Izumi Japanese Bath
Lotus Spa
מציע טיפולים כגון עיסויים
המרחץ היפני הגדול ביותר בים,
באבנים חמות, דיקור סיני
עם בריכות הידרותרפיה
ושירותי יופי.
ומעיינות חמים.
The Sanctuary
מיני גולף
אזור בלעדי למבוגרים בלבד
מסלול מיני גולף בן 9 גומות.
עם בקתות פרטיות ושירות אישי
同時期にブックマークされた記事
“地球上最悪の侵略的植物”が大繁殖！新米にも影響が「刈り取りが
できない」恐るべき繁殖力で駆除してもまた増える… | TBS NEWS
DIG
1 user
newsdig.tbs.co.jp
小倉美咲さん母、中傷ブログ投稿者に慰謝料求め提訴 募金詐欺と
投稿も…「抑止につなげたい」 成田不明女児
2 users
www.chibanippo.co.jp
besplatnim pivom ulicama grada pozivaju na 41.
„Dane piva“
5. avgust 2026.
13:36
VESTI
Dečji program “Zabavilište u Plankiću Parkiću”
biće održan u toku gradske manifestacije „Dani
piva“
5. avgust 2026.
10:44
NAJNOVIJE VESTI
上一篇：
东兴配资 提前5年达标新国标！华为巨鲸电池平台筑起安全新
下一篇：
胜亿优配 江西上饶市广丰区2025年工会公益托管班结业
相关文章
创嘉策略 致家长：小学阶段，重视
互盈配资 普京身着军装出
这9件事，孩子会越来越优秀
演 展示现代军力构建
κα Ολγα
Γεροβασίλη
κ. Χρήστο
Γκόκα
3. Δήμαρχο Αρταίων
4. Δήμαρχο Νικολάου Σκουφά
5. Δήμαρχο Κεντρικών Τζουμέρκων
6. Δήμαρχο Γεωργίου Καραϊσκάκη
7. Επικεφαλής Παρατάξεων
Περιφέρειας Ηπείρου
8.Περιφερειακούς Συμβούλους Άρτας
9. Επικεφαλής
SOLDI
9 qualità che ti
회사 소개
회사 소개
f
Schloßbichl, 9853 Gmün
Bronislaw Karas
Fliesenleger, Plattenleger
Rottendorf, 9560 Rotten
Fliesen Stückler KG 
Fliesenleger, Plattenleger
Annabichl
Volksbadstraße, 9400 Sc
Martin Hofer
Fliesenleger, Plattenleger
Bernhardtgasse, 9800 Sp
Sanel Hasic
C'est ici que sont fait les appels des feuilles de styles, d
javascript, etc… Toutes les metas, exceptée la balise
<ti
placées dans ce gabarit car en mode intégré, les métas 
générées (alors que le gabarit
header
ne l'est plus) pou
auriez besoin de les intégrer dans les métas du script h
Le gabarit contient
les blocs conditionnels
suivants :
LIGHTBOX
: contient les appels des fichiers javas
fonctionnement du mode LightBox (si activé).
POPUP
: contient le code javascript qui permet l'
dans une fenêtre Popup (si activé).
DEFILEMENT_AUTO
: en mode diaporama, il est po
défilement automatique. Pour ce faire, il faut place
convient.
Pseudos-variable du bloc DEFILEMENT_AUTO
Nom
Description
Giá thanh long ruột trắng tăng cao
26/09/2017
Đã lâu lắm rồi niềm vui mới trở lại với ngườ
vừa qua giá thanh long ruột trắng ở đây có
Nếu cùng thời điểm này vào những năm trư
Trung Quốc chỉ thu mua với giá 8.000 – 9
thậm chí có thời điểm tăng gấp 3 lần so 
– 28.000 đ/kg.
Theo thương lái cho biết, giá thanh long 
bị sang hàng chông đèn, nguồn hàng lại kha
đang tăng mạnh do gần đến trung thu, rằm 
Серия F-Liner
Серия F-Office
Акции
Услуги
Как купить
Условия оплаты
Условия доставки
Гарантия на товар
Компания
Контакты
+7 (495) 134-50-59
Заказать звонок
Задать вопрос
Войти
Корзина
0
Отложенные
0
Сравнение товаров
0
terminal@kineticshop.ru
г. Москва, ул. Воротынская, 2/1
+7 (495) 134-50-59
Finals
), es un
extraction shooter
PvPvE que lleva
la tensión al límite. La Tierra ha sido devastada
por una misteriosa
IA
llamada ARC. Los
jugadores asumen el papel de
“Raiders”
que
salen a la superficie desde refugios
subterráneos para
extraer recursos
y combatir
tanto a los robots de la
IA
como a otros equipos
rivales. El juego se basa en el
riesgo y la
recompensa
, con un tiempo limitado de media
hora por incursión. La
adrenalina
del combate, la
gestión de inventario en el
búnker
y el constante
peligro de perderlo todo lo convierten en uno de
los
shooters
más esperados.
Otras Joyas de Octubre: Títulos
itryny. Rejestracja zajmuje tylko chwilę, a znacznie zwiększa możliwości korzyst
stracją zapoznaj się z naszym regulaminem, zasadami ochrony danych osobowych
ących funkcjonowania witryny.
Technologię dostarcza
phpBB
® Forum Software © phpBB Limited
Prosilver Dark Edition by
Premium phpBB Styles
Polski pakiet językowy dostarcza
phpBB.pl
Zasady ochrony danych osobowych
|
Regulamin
● ● ●
Activity
Count each line of the data where the word "tăng" appears, then reply with the total only.

Solution for this problem
3